ORCA Framework evals score trajectories, not just final outputs. A result can look good and still fail because the agent ignored scope, skipped the spec, used the wrong artifacts, hid uncertainty, or looped without producing evidence.

Purpose

Use evals to answer:

  • Did the agent ask the right questions?
  • Did it produce a usable spec or plan?
  • Did it stay inside approved scope?
  • Did it use the right artifacts and context boundaries?
  • Did it verify the work appropriately?
  • Did it hand off clearly?
  • Did it avoid avoidable loops or unnecessary work?
  • Did it produce a final result that would help a maintainer ship safely?

Evaluation Model

Each eval case should include:

  • scenario and setup
  • target command or workflow
  • expected artifacts
  • pass/fail checks
  • rubric dimensions
  • reviewer notes

Use templates/eval-case.md for individual cases and templates/eval-report.md for results. Required fields are defined in templates/contracts/eval-contract.md.

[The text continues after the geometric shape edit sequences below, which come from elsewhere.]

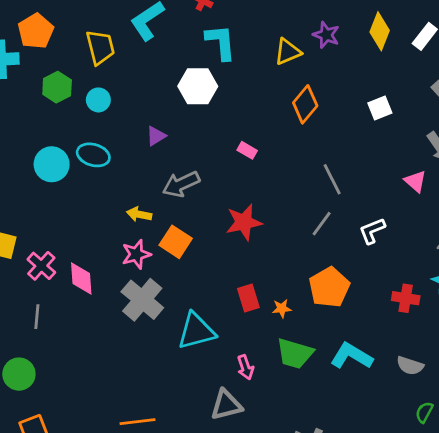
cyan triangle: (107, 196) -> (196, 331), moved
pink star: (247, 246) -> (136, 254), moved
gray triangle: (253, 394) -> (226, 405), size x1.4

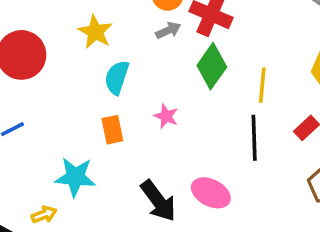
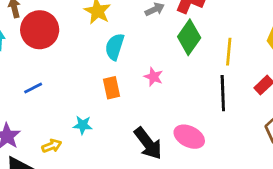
cyan star: (75, 177) -> (83, 125), size x0.6
yellow arrow: (44, 215) -> (52, 146), moved

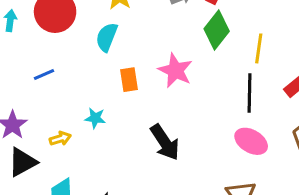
cyan semicircle: (115, 47) -> (107, 37), moved
pink star: (154, 77) -> (175, 71), size x1.6
pink ellipse: (189, 137) -> (251, 141), moved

For onboarding and spec quality comparisons, use the dedicated benchmark pack in docs/benchmark-pack.md and benchmarks/onboarding-spec/.

Trajectory Dimensions

Recommended dimensions:

  • Intake quality
  • Spec quality
  • Scope control
  • Artifact discipline
  • Verification discipline
  • Handoff quality
  • Efficiency
  • Final usefulness

Scoring

ORCA Framework supports both:

  • Pass/fail checks for hard requirements
  • Rubric scores for judgment-heavy dimensions

Use pass/fail for things like:

  • a required spec was produced
  • approval was requested before risky work
  • QA mode boundaries were preserved
  • the run recorded a stop reason

Use rubric scoring when grading:

  • question quality
  • clarity of reasoning
  • usefulness of the plan
  • strength of verification choices

Eval Sets

Start with small curated eval sets that a maintainer can actually review. The recommended starter set lives at examples/evals/starter-set.md and covers 12 issue-shaped scenarios.

Reporting

Each eval run should produce a human-reviewable report with:

  • scope of the eval run
  • case-by-case outcomes
  • common failure patterns
  • suggested framework improvements

When workflow efficiency matters, pair evals with per-run accounting from docs/workflow-accounting.md. When shared-state, checkpoint, or inspection artifacts exist, use them as additional trajectory evidence rather than ignoring the coordination layer. When portable schemas exist, use them to validate structural consistency before or alongside the judgment-heavy evaluation pass.

Portable eval-adjacent inputs are especially useful when comparing:

  • artifact shape drift across versions
  • schema-backed mappings into external eval tools
  • whether a candidate workflow is emitting structurally comparable artifacts

Relationship To QA

QA checks whether the product behaves correctly. Evals check whether the agent workflow behaved correctly.

Both matter. QA can pass while the workflow still fails the framework standard.